Comment a-t-on pu autoriser le piétinement quotidien des sentiers empruntés par nos ancêtres marrons, ces chemins chargés d'une histoire douloureuse qui méritaient une attention scientifique méticuleuse ? L'unique campagne archéologique d'envergure, menée en 2002-2003, n'a jamais pu être approfondie, interrompue par les velléités mercantiles d'un projet de téléphérique. Une parenthèse brutalement refermée sur des découvertes potentielles inestimables.
Aujourd'hui, le constat est accablant : les traces laissées par ces hommes et ces femmes qui ont préféré la mort à l'esclavage s'effacent sous les pas des promeneurs du dimanche. Cette politique du "tout-tourisme" sacrifie sur l'autel de la rentabilité immédiate un patrimoine historique unique au monde.
Il est impératif de suspendre immédiatement cet accès général au site.

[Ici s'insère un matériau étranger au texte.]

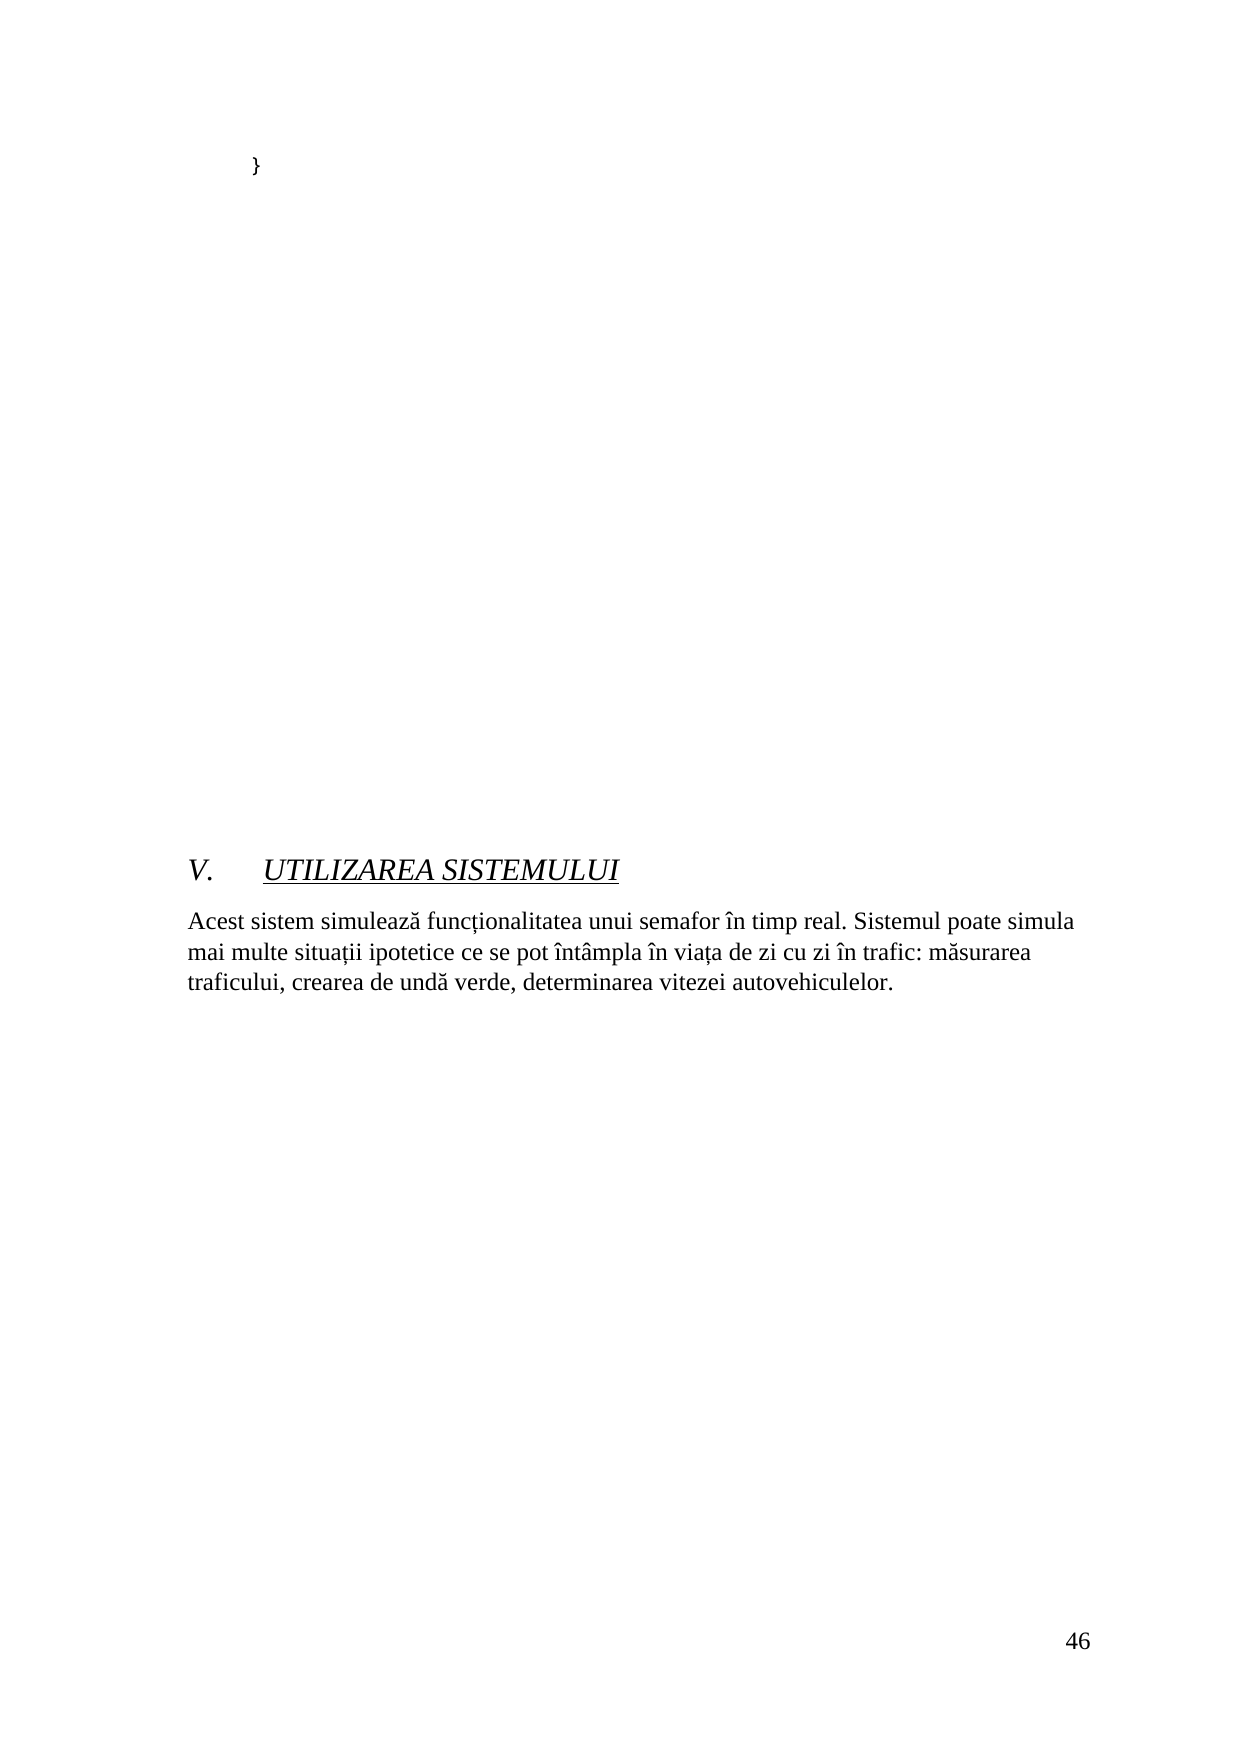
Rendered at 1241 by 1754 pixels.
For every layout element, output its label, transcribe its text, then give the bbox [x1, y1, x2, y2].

Laissons les archéologues accomplir leur devoir de mémoire avant que les derniers vestiges de cette histoire ne disparaissent à jamais. Le Morne n'est pas un simple point de vue panoramique : c'est un lieu sacré qui raconte l'histoire de la résistance à l'oppression. Son exploration scientifique méthodique doit précéder toute considération touristique.
Cette mascarade doit cesser. On ne peut pas d'un côté se gargariser de « devoir de mémoire » et de l'autre sacrifier les derniers vestiges de cette histoire sur l'autel de la rentabilité. Les archéologues doivent pouvoir reprendre leurs travaux, documenter, comprendre, avant que tout ne disparaisse sous les pas des visiteurs qui transforment un site mémoriel en terrain de jeu instagram-compatible.
Le Morne n'est pas un vulgaire point de vue à taguer sur les réseaux sociaux. C'est un lieu de mémoire, un sanctuaire de la résistance à l'oppression. Sa préservation exige plus qu'une gestion à la petite semaine guidée par l'appât du gain touristique. Elle demande du respect, du temps, et surtout une vraie politique patrimoniale qui place l'histoire avant le profit.
La marchandisation de la mémoire a assez duré. Il est temps de rendre Le Morne à ceux qui en sont les véritables héritiers : les chercheurs qui tentent de reconstituer cette histoire et les descendants de ceux qui y ont laissé leur vie pour la liberté.
La gestion de notre patrimoine ne peut se réduire à une série de coups médiatiques visant à satisfaire une soif populiste d'accessibilité immédiate. C'est par la recherche et la préservation que nous honorerons véritablement la mémoire de nos ancêtres marrons.